Copy out the rows below, starting at the line that contains "family: Parulidae" and ending at the line that contains "genus: Lonicera", with both of those lines included. Omit the pictures from your copy.
———
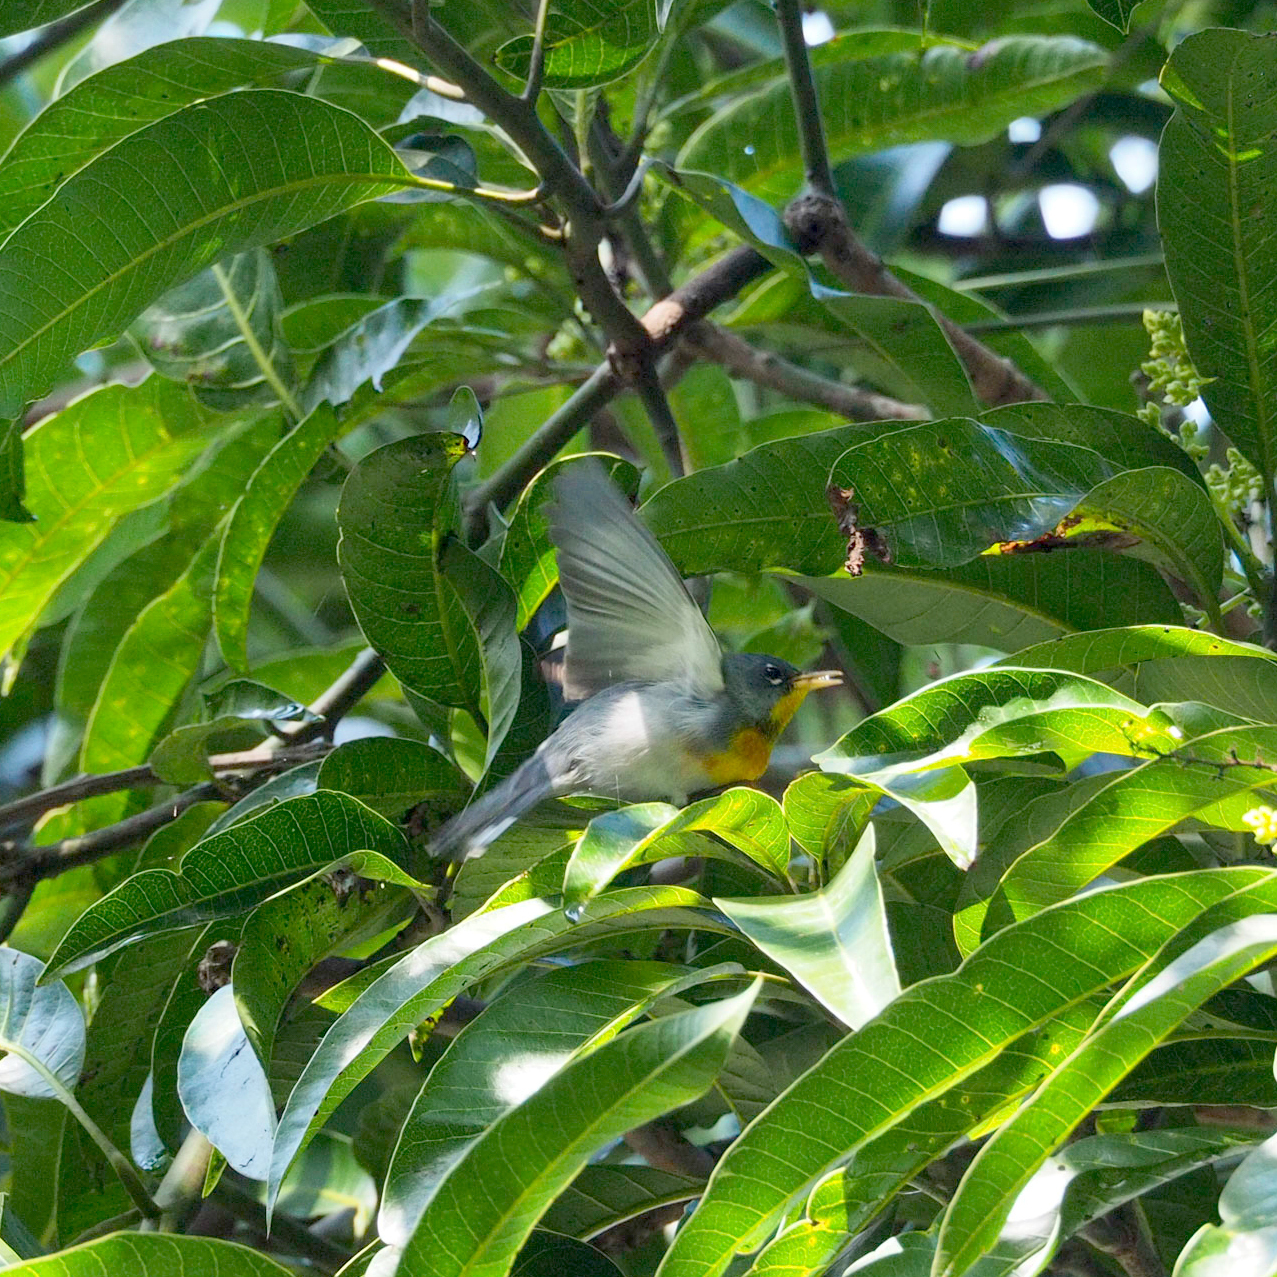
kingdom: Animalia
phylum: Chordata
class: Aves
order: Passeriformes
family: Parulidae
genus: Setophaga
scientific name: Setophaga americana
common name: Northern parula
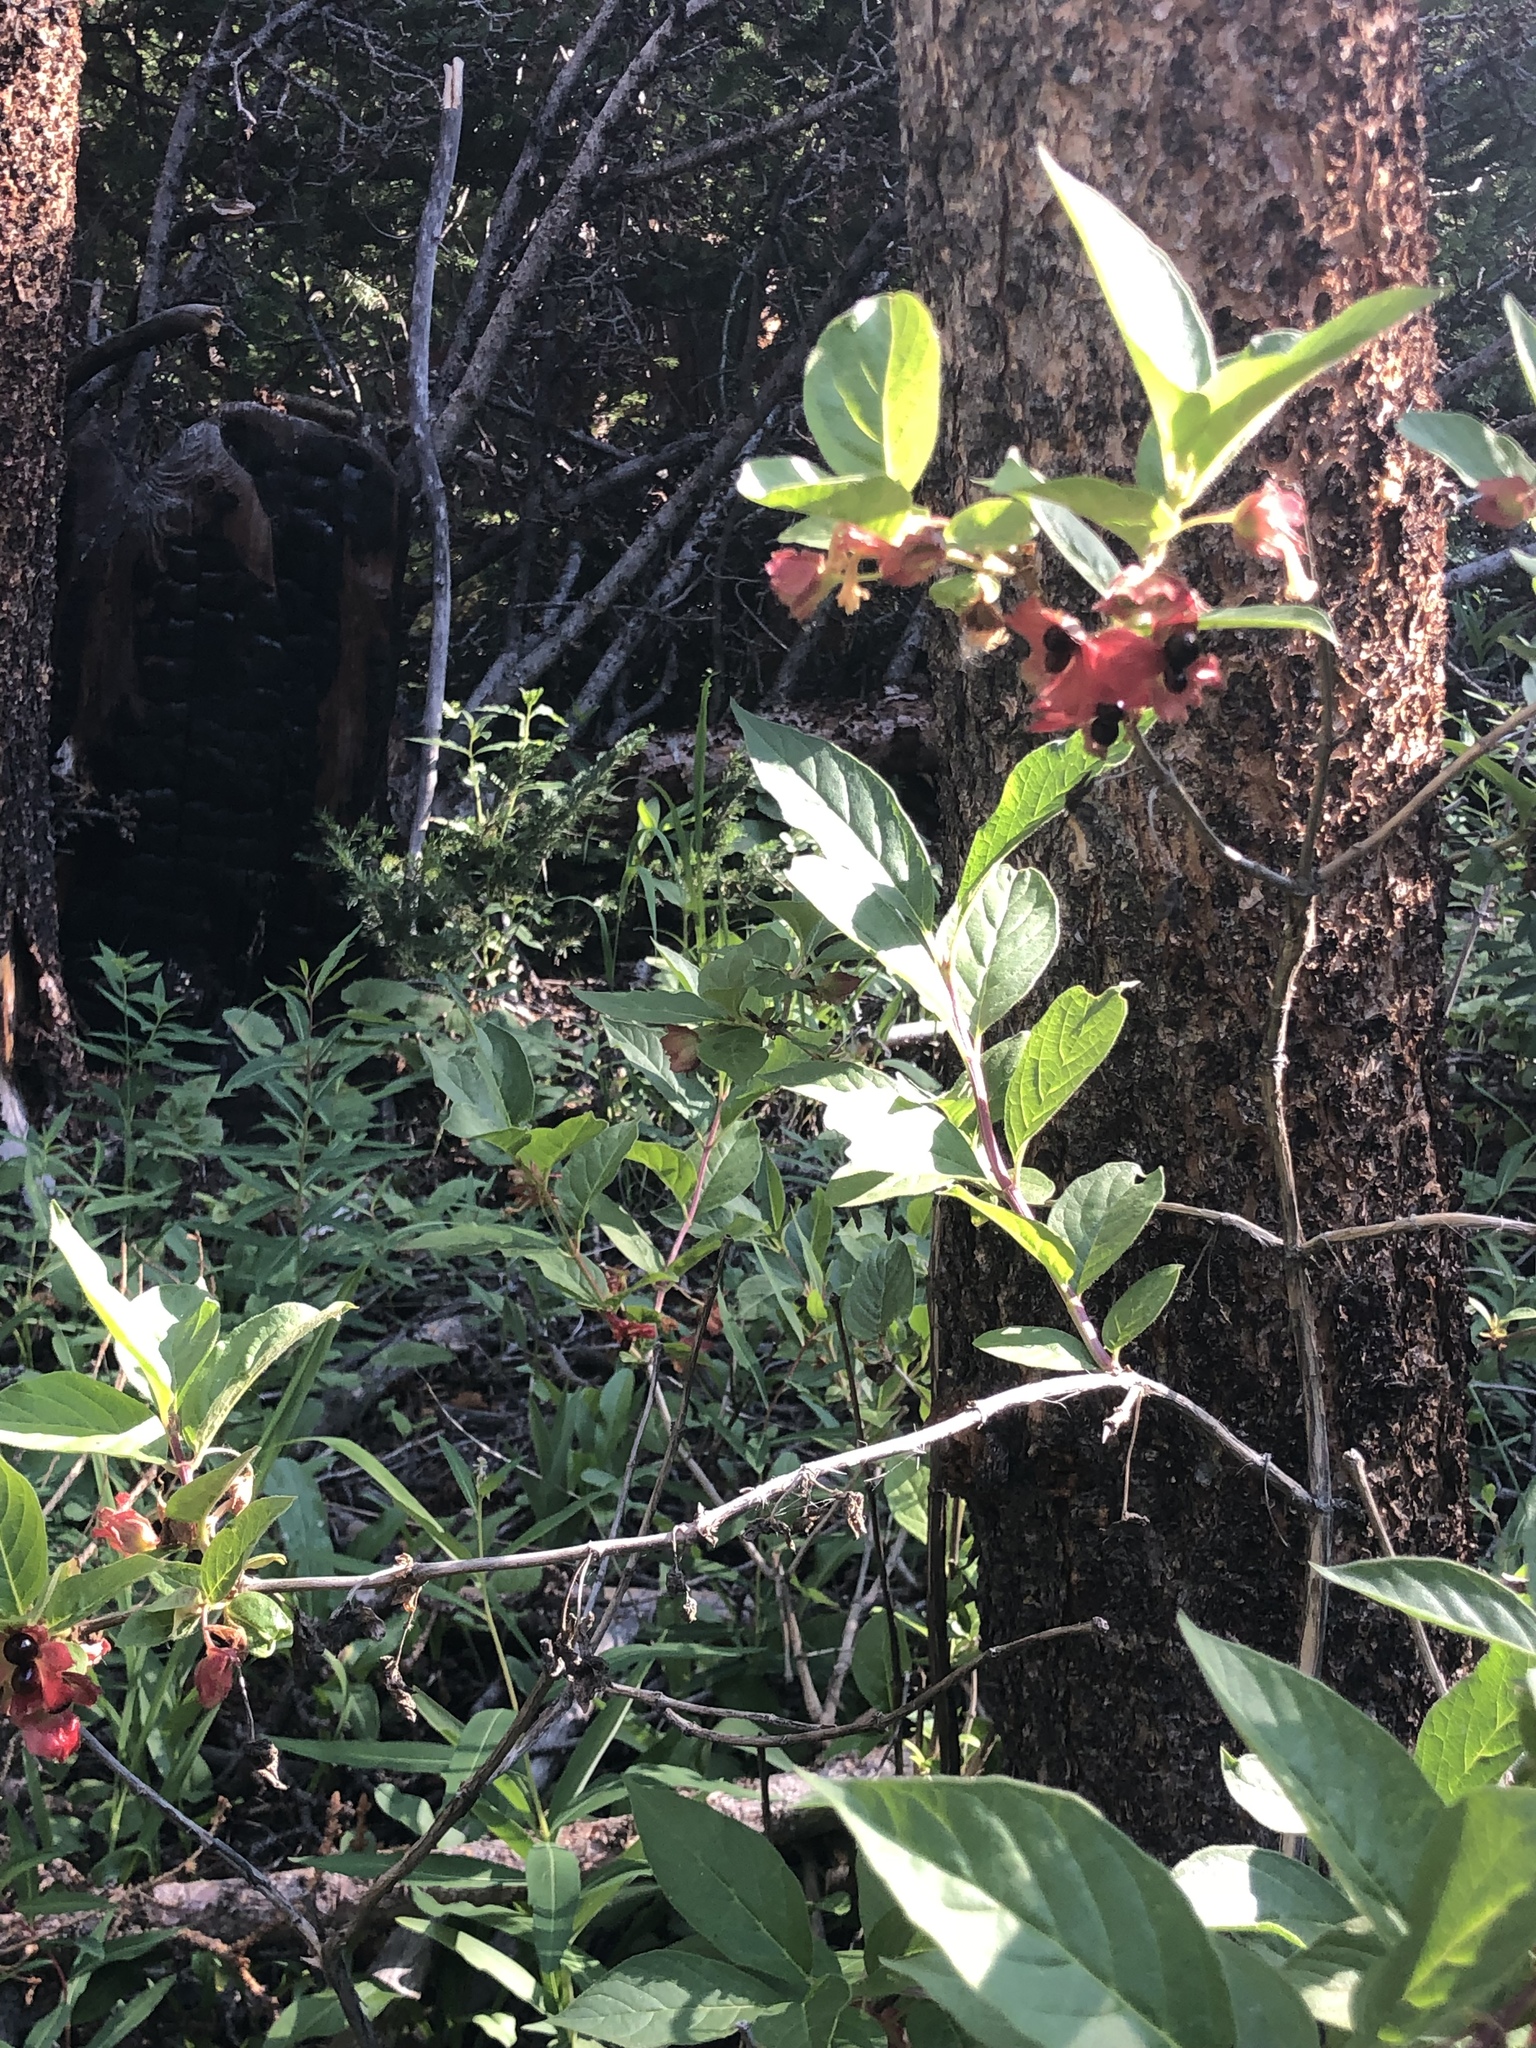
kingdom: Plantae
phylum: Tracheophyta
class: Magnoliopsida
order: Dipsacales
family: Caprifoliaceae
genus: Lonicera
———
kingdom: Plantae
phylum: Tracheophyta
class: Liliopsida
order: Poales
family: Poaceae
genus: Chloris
———
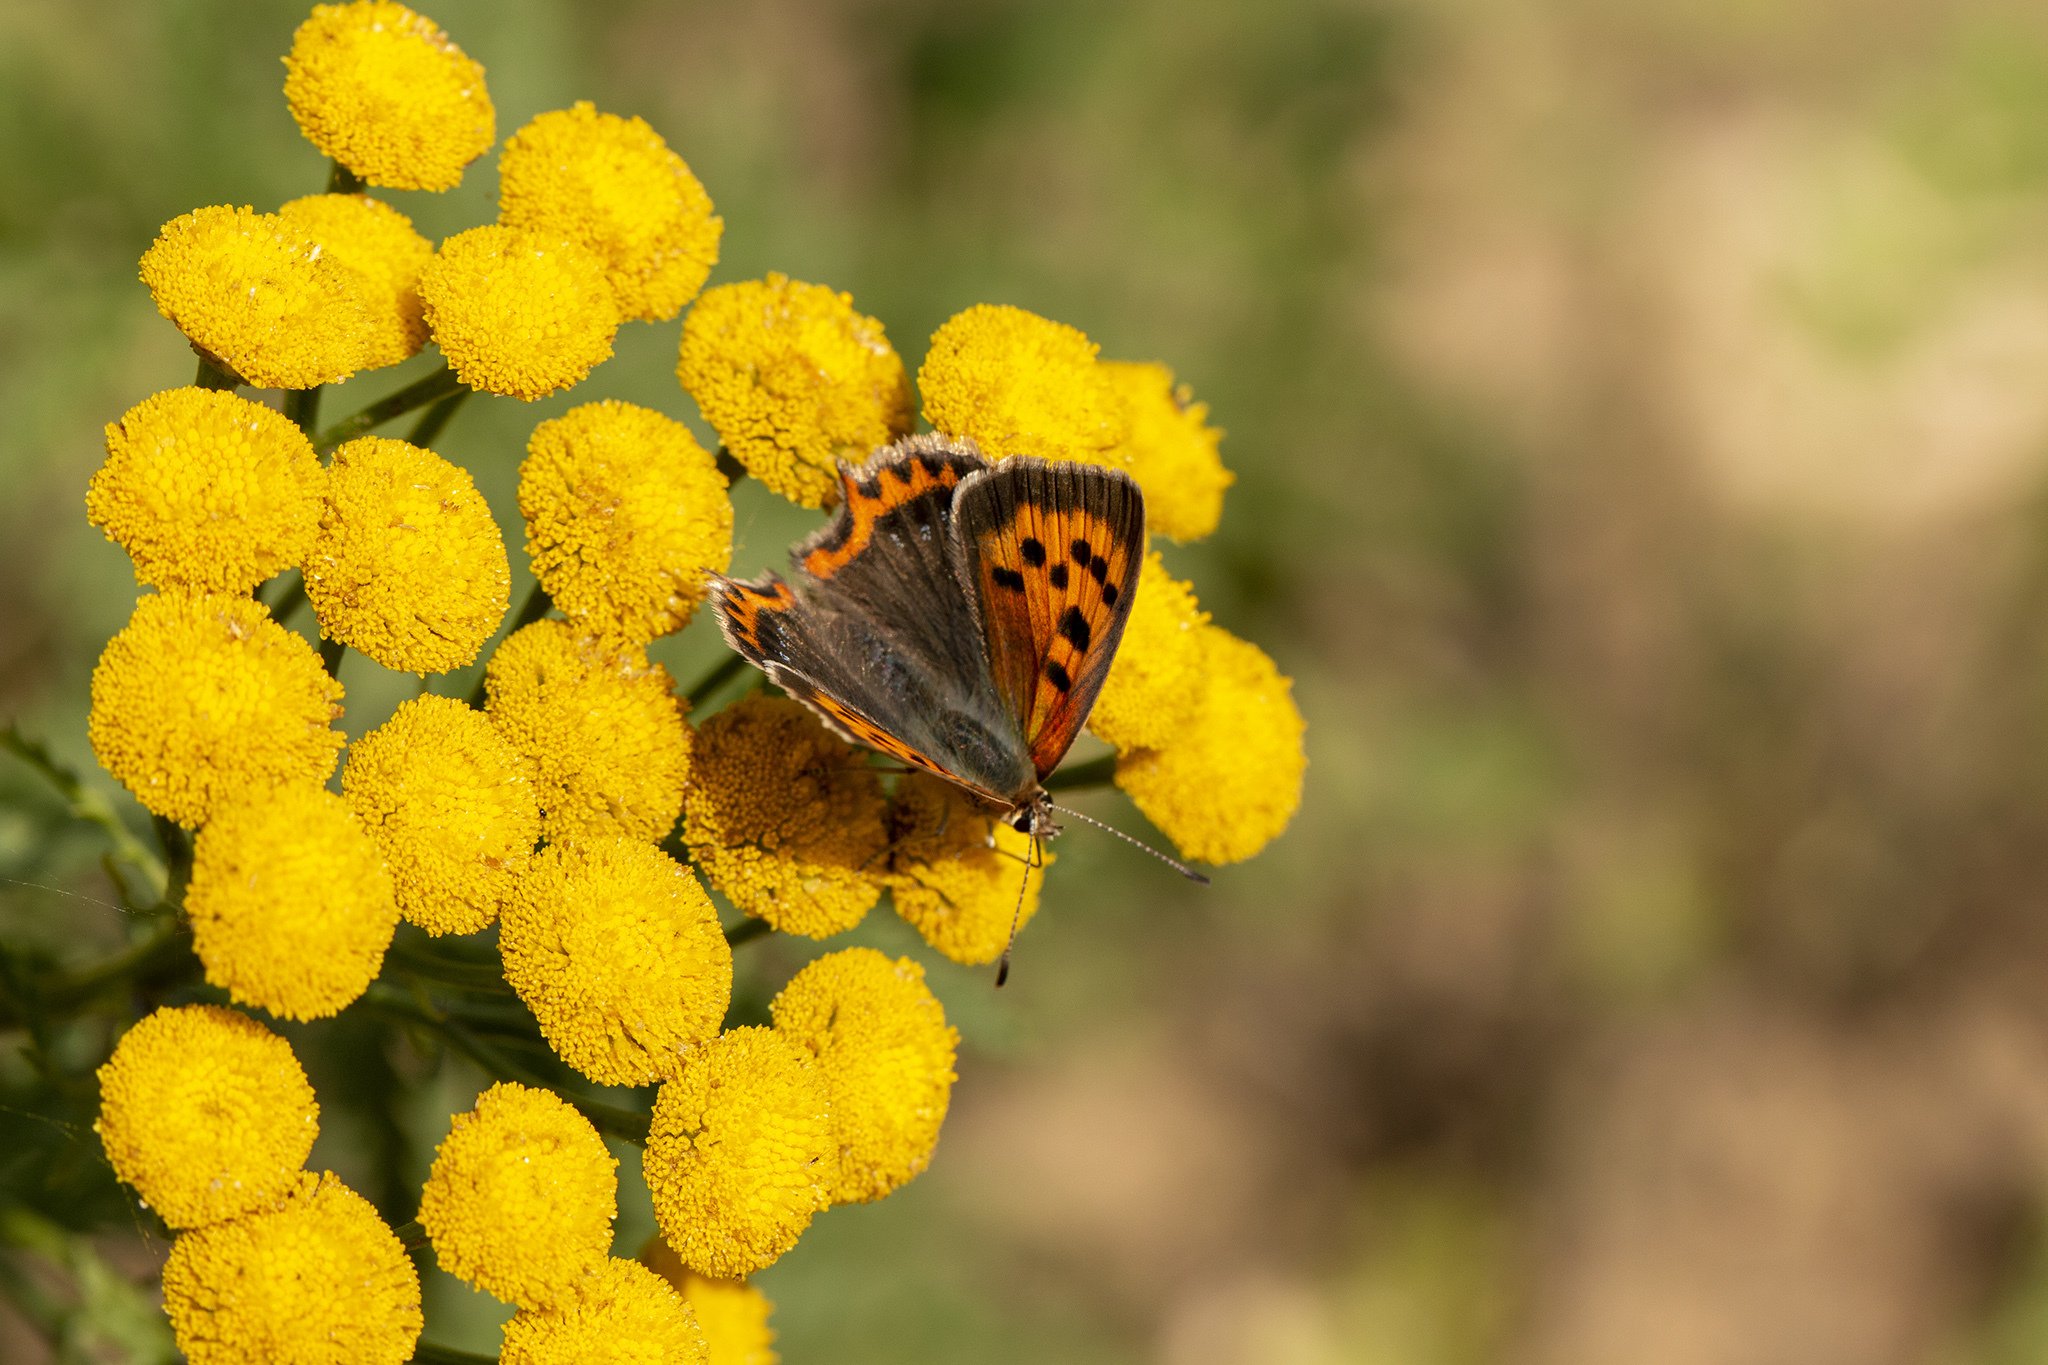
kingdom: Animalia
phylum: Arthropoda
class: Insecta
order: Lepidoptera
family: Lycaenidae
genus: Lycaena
———
* [Solution to this problem]
family: Parulidae
genus: Setophaga
scientific name: Setophaga americana
common name: Northern parula
kingdom: Plantae
phylum: Tracheophyta
class: Magnoliopsida
order: Dipsacales
family: Caprifoliaceae
genus: Lonicera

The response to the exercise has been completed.